### EXERCISE TEXT:

******************************

By Rebecca Briesmoore and Brian Wagenaar

Dr. Rogers

In the final student session for presidential candidates this week, Dr. Michelle Rogers sat with students in the Harry Potter room of the Savage Library in the late afternoon on Thursday, March 10. She opted to skip over a formal introduction, choosing instead to briefly explain her interest in Western, before opening the floor to questions. “Feel free to ask me anything that you want, and don’t hold back,” she offered. 

Dr. Rogers says she is looking for a more rural, intimate community, and weighing options to potentially leave the Los Angeles area, and “really [get] back to the core of humanity.” So, she decided to give Western a chance, and says she has greatly appreciated the passion on display throughout campus during her busy day of stakeholder input sessions.

******************************

### DATA PROVIDED:
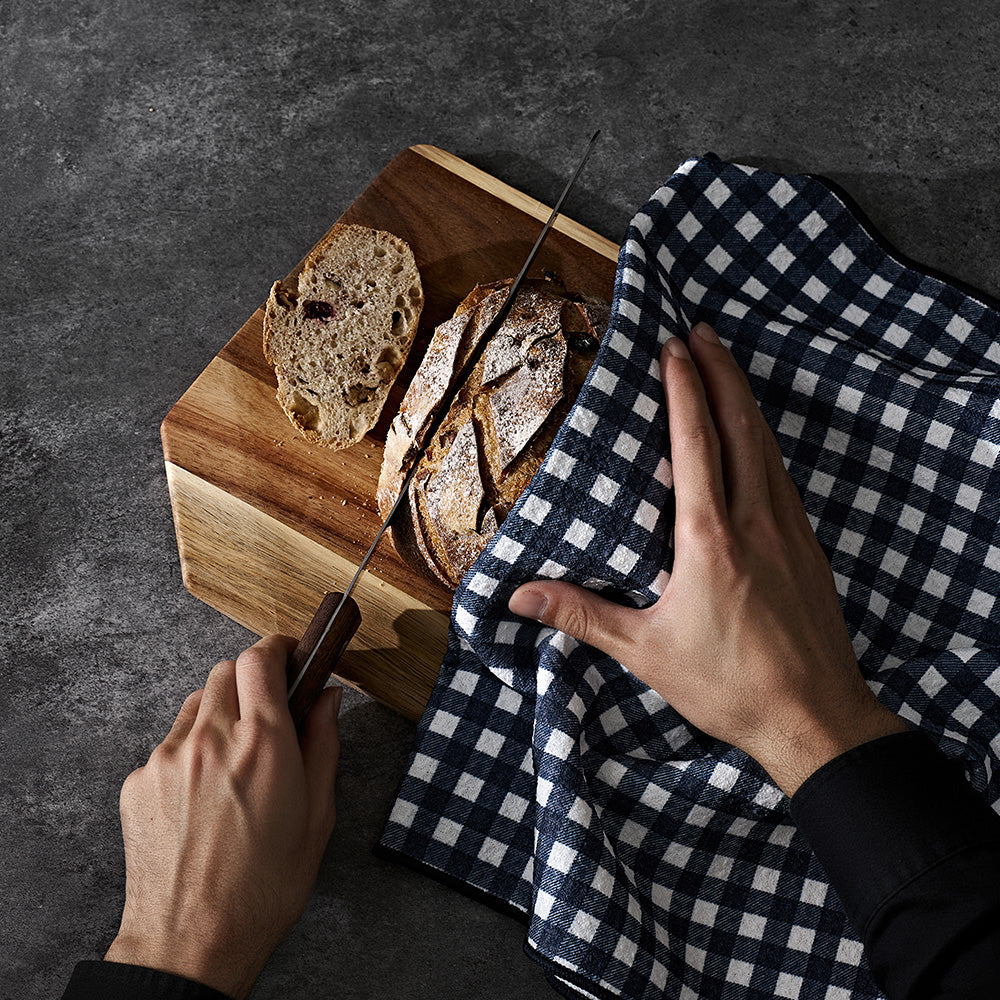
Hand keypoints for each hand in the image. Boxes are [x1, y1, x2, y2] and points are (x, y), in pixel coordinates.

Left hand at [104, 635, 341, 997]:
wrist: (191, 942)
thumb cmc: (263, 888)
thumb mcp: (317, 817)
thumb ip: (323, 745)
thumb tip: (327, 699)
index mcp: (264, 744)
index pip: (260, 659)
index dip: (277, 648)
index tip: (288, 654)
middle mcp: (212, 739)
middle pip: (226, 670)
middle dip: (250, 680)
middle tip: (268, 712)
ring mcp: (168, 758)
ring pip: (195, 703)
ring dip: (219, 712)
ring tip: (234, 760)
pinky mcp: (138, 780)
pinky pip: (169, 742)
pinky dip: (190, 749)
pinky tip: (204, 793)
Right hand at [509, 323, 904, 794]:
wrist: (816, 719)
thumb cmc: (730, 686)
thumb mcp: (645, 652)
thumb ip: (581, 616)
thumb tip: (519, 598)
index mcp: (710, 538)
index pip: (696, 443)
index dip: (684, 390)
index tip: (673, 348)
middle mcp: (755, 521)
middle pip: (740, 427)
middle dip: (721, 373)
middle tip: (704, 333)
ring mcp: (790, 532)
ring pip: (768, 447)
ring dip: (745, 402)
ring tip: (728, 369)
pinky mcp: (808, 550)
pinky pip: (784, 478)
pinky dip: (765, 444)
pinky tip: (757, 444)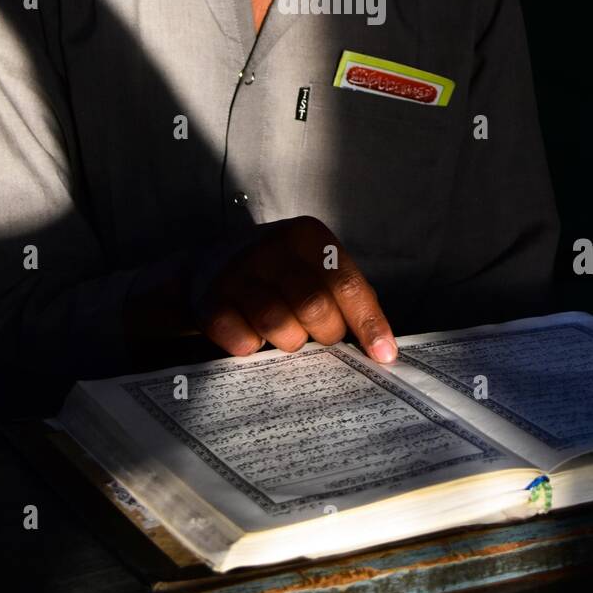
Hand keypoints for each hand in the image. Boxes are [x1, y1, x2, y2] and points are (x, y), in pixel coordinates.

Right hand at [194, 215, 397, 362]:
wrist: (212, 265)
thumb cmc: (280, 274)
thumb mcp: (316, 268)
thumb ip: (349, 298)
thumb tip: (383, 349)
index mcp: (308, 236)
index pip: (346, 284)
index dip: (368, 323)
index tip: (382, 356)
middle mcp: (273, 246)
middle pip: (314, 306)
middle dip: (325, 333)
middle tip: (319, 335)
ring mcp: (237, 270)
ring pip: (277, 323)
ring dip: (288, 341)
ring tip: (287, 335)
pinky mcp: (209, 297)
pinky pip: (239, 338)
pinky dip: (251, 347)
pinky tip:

******************************

### PARTS OF THE EXERCISE:
**1.** Using the article about Dr. Rogers, explain in one to three sentences why she decided to give Western a chance.
**2.** According to the article about Dr. Rogers, in which room did she meet with students?

### SOLUTIONS IN ORDER:
**1.** She is looking for a more rural, intimate community and is weighing options to potentially leave the Los Angeles area. She wants to "really [get] back to the core of humanity."

**2.** The Harry Potter room of the Savage Library.